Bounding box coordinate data
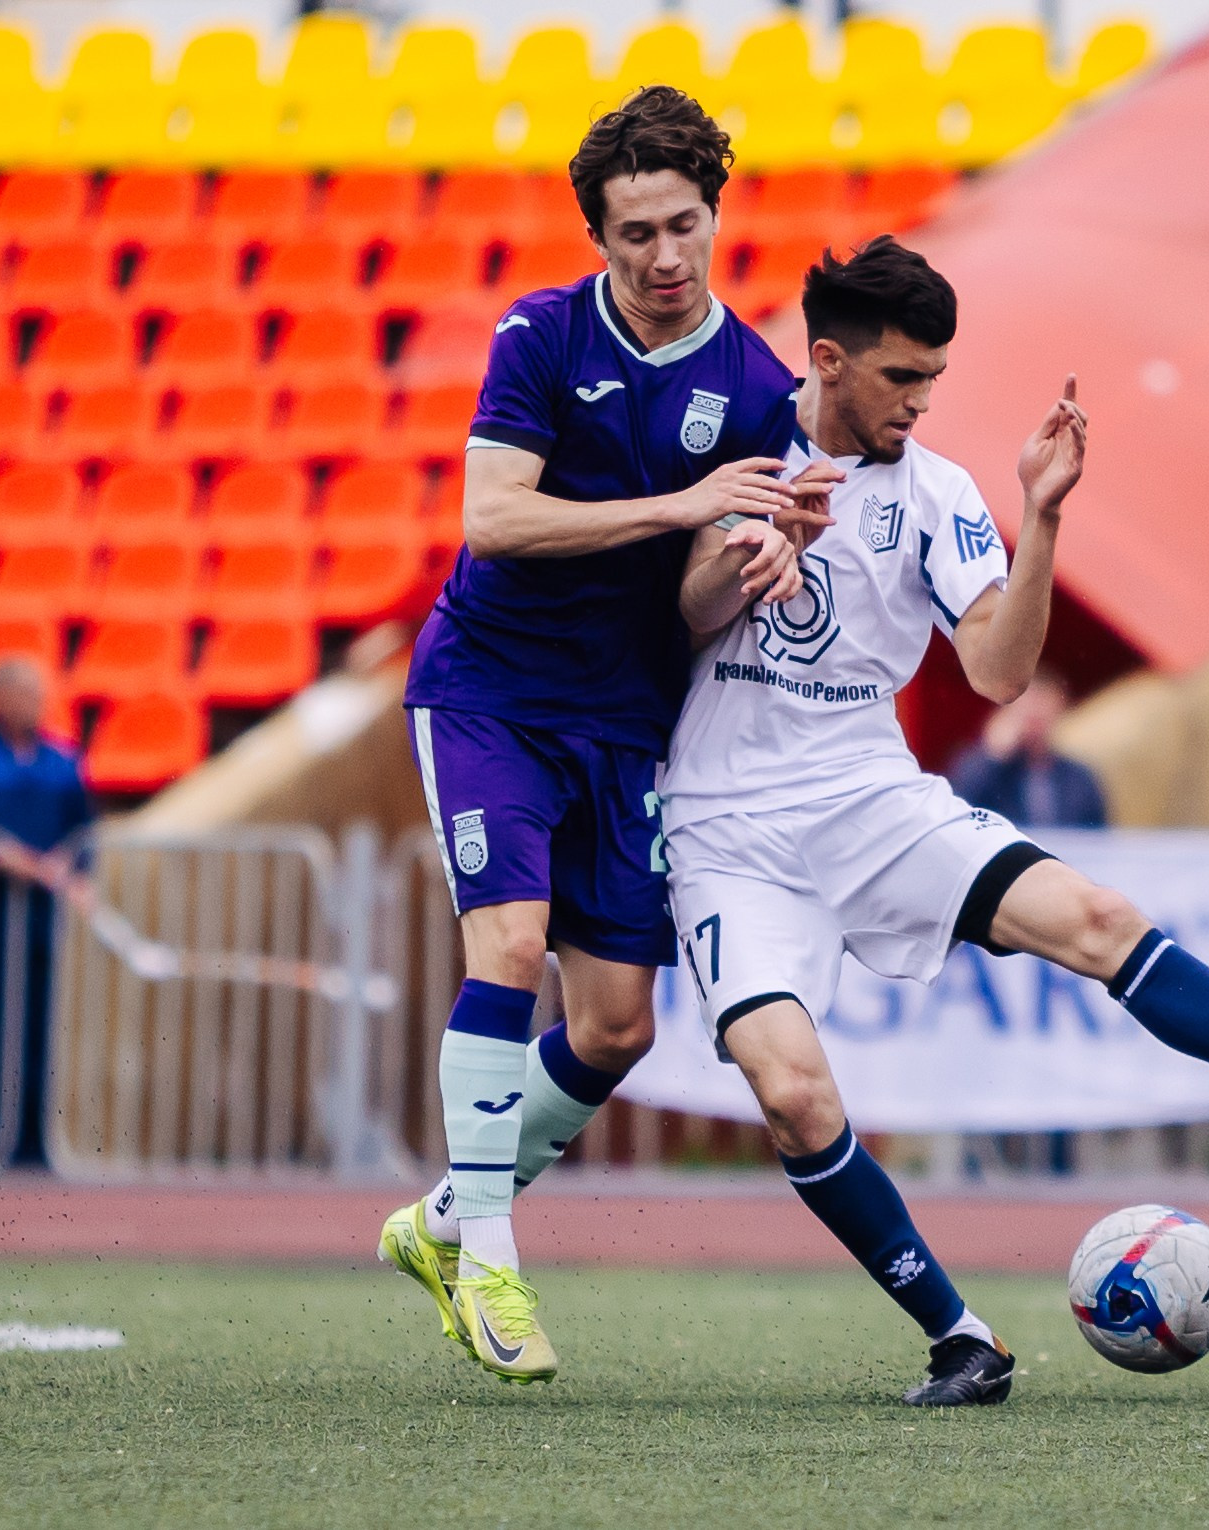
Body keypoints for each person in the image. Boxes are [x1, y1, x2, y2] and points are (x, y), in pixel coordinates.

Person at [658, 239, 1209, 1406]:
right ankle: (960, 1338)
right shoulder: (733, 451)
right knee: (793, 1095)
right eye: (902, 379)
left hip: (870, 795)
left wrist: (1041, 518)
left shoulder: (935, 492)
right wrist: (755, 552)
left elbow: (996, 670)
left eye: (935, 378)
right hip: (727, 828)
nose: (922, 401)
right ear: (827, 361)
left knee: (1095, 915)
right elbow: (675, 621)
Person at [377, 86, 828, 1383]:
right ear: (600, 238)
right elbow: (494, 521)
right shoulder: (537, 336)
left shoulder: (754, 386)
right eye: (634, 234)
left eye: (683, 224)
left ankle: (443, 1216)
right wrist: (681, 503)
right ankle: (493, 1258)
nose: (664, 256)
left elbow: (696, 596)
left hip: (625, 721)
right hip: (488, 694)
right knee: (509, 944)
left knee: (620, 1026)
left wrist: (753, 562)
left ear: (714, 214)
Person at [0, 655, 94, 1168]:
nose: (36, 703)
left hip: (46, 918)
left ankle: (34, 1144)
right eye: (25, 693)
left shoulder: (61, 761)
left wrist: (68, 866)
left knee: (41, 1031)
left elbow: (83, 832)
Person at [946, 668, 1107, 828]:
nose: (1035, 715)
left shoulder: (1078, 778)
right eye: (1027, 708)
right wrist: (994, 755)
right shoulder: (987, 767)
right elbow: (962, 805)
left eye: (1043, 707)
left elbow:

What you need to do:
What you return must match the records letter for letter, except that the pictures stay out.

Exercise output:
Body keypoints for each person in the image. Boxes are [x1, y1, x2, y2] and points are (x, y), in pixel coordinates.

Person at [658, 239, 1209, 1406]:
right ankle: (960, 1338)
right shoulder: (733, 451)
right knee: (793, 1095)
right eye: (902, 379)
left hip: (870, 795)
left wrist: (1041, 518)
left shoulder: (935, 492)
right wrist: (755, 552)
left elbow: (996, 670)
left eye: (935, 378)
right hip: (727, 828)
nose: (922, 401)
right ear: (827, 361)
left knee: (1095, 915)
right elbow: (675, 621)
Person at [377, 86, 828, 1383]:
right ear: (600, 238)
right elbow: (494, 521)
right shoulder: (537, 336)
left shoulder: (754, 386)
right eye: (634, 234)
left eye: (683, 224)
left ankle: (443, 1216)
right wrist: (681, 503)
right ankle: (493, 1258)
nose: (664, 256)
left elbow: (696, 596)
left hip: (625, 721)
right hip: (488, 694)
right knee: (509, 944)
left knee: (620, 1026)
left wrist: (753, 562)
left ear: (714, 214)
Person at [0, 655, 94, 1168]:
nose: (36, 703)
left hip: (46, 918)
left ankle: (34, 1144)
right eye: (25, 693)
left shoulder: (61, 761)
left wrist: (68, 866)
left knee: (41, 1031)
left elbow: (83, 832)
Person at [946, 668, 1107, 828]:
nose: (1035, 715)
left shoulder: (1078, 778)
right eye: (1027, 708)
right wrist: (994, 755)
right shoulder: (987, 767)
right elbow: (962, 805)
left eye: (1043, 707)
left elbow:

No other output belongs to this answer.